[[ Data extract open ]]

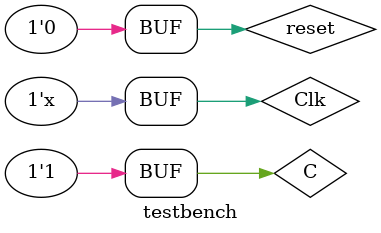
<source format=v>
`timescale 1ns / 1ps

module traffic_control(
    output MR,
    output MY,
    output MG,
    output SR,
    output SY,
    output SG,
    input reset,
    input C,
    input Clk
);
    // Internal Signals
    wire TS, TL, ST;

    // Timer Submodule
    reg [3:0] value;
    assign TS = (value >= 4);
    assign TL = (value >= 14);

    always @(posedge ST or posedge Clk) begin
        if (ST == 1) begin
            value <= 0;
        end else begin
            value <= value + 1;
        end
    end

    // FSM Submodule
    reg [6:1] state;
    reg internal_ST;

    parameter mainroadgreen = 6'b001100;
    parameter mainroadyellow = 6'b010100;
    parameter sideroadgreen = 6'b100001;
    parameter sideroadyellow = 6'b100010;

    assign MR = state[6];
    assign MY = state[5];
    assign MG = state[4];
    assign SR = state[3];
    assign SY = state[2];
    assign SG = state[1];
    assign ST = internal_ST;

    initial begin
        state = mainroadgreen;
        internal_ST = 0;
    end

    always @(posedge Clk) begin
        if (reset) begin
            state <= mainroadgreen;
            internal_ST <= 1;
        end else begin
            internal_ST <= 0;
            case (state)
                mainroadgreen:
                    if (TL & C) begin
                        state <= mainroadyellow;
                        internal_ST <= 1;
                    end
                mainroadyellow:
                    if (TS) begin
                        state <= sideroadgreen;
                        internal_ST <= 1;
                    end
                sideroadgreen:
                    if (TL | !C) begin
                        state <= sideroadyellow;
                        internal_ST <= 1;
                    end
                sideroadyellow:
                    if (TS) begin
                        state <= mainroadgreen;
                        internal_ST <= 1;
                    end
            endcase
        end
    end

endmodule

// Testbench
module testbench;
    wire MR, MY, MG, SR, SY, SG, ST;
    reg C, reset, Clk;

    // Instantiate the design under test (DUT)
    traffic_control uut (
        .MR(MR), 
        .MY(MY), 
        .MG(MG), 
        .SR(SR), 
        .SY(SY), 
        .SG(SG), 
        .reset(reset), 
        .C(C), 
        .Clk(Clk)
    );

    initial begin
        C = 0;
        reset = 1;
        Clk = 0;
        #50; reset = 0; C = 1;
        #200; C = 0;
        #200; C = 1;
        #200; reset = 1;
        #50; reset = 0;
    end

    always begin
        #50 Clk = ~Clk;
    end
endmodule


</source>
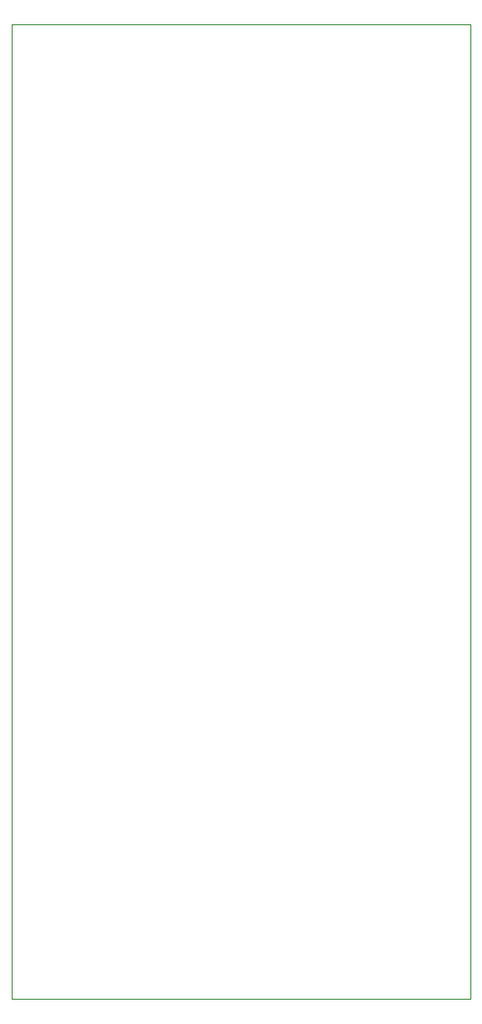
<source format=gm1>
G04 #@! TF.GenerationSoftware,KiCad,Pcbnew,(6.0.11)*
G04 #@! TF.CreationDate,2023-03-04T17:24:57+01:00*
G04 #@! TF.ProjectId,jig2,6a696732-2e6b-4696-9361-645f70636258,rev?*
G04 #@! TF.SameCoordinates,Original*
G04 #@! TF.FileFunction,Profile,NP*
%FSLAX46Y46*%
G04 Gerber Fmt 4.6, Leading zero omitted, Abs format (unit mm)*
G04 Created by KiCad (PCBNEW (6.0.11)) date 2023-03-04 17:24:57*
%MOMM*%
%LPD*%
G01*
G04 APERTURE LIST*
G04 #@! TA.AperFunction,Profile*
%ADD10C,0.100000*%
G04 #@! TD*
G04 APERTURE END LIST*
D10*
X0Y-85000000D02*
X0Y0D01*
X40000000Y-85000000D02*
X0Y-85000000D01*
X40000000Y0D02*
X40000000Y-85000000D01*
X0Y0D02*
X40000000Y0D01*
M02*

</source>
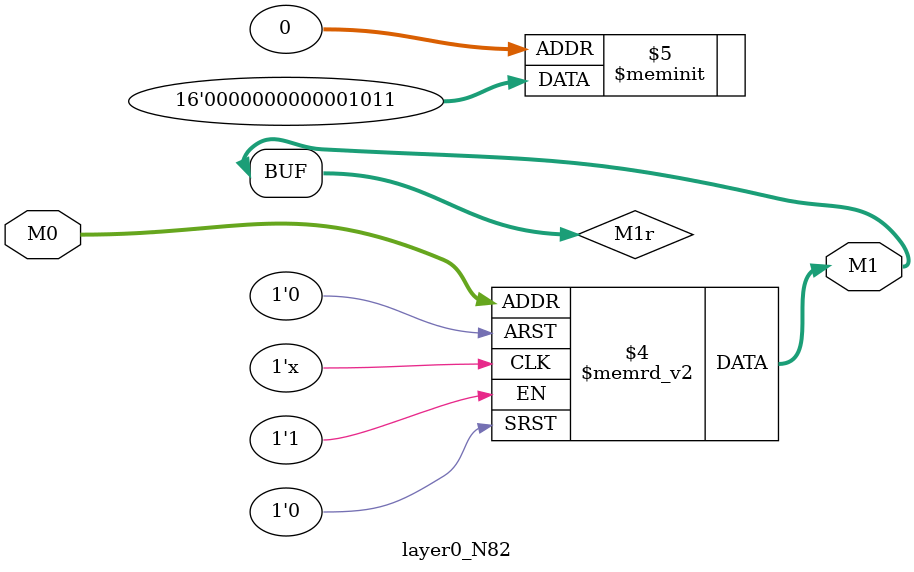
<source format=v>
module layer0_N82 ( input [2:0] M0, output [1:0] M1 );

	(*rom_style = "distributed" *) reg [1:0] M1r;
	assign M1 = M1r;
	always @ (M0) begin
		case (M0)
			3'b000: M1r = 2'b11;
			3'b100: M1r = 2'b00;
			3'b010: M1r = 2'b00;
			3'b110: M1r = 2'b00;
			3'b001: M1r = 2'b10;
			3'b101: M1r = 2'b00;
			3'b011: M1r = 2'b00;
			3'b111: M1r = 2'b00;

		endcase
	end
endmodule

</source>
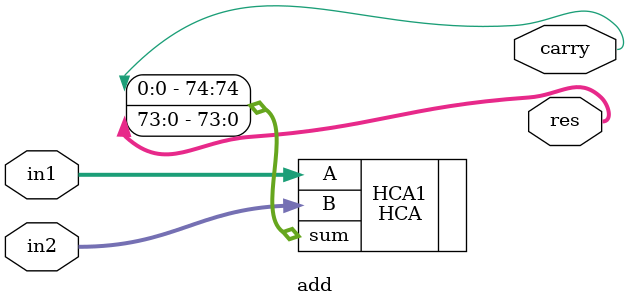
<source format=sv>
module add #(parameter width = 74) (
    input logic [width - 1:0] in1, in2,             // Inputs
    output logic [width - 1:0] res,                 // Result
    output logic carry                              // Carry
);
    HCA #(.width(width)) HCA1(.A(in1), .B(in2), .sum({carry, res}));

    //assign {carry, res} = in1 + in2;                // Behavioral prefered because of latency and parametrization
endmodule

</source>
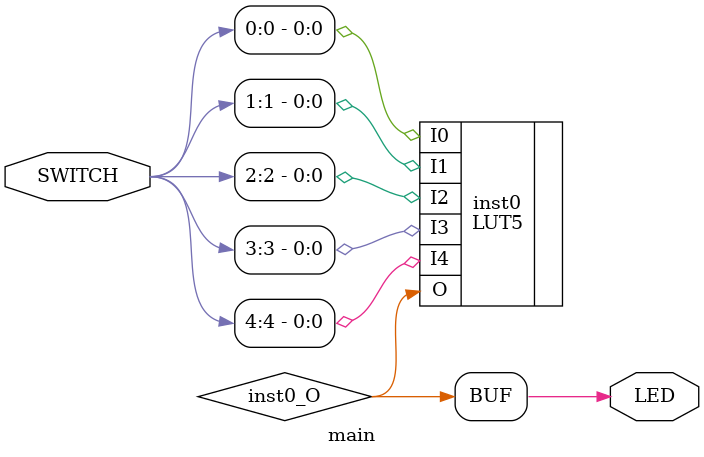
<source format=v>
module main (output [0:0] LED, input [4:0] SWITCH);
wire  inst0_O;
LUT5 #(.INIT(32'hAAAAAAAA)) inst0 (.I0(SWITCH[0]), .I1(SWITCH[1]), .I2(SWITCH[2]), .I3(SWITCH[3]), .I4(SWITCH[4]), .O(inst0_O));
assign LED = {inst0_O};
endmodule


</source>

[[ Data extract closed ]]

** Instruction **
Search the material above for the string "SWITCH", and copy every line in which it turns up.

** The answer **
module main (output [0:0] LED, input [4:0] SWITCH);
LUT5 #(.INIT(32'hAAAAAAAA)) inst0 (.I0(SWITCH[0]), .I1(SWITCH[1]), .I2(SWITCH[2]), .I3(SWITCH[3]), .I4(SWITCH[4]), .O(inst0_O));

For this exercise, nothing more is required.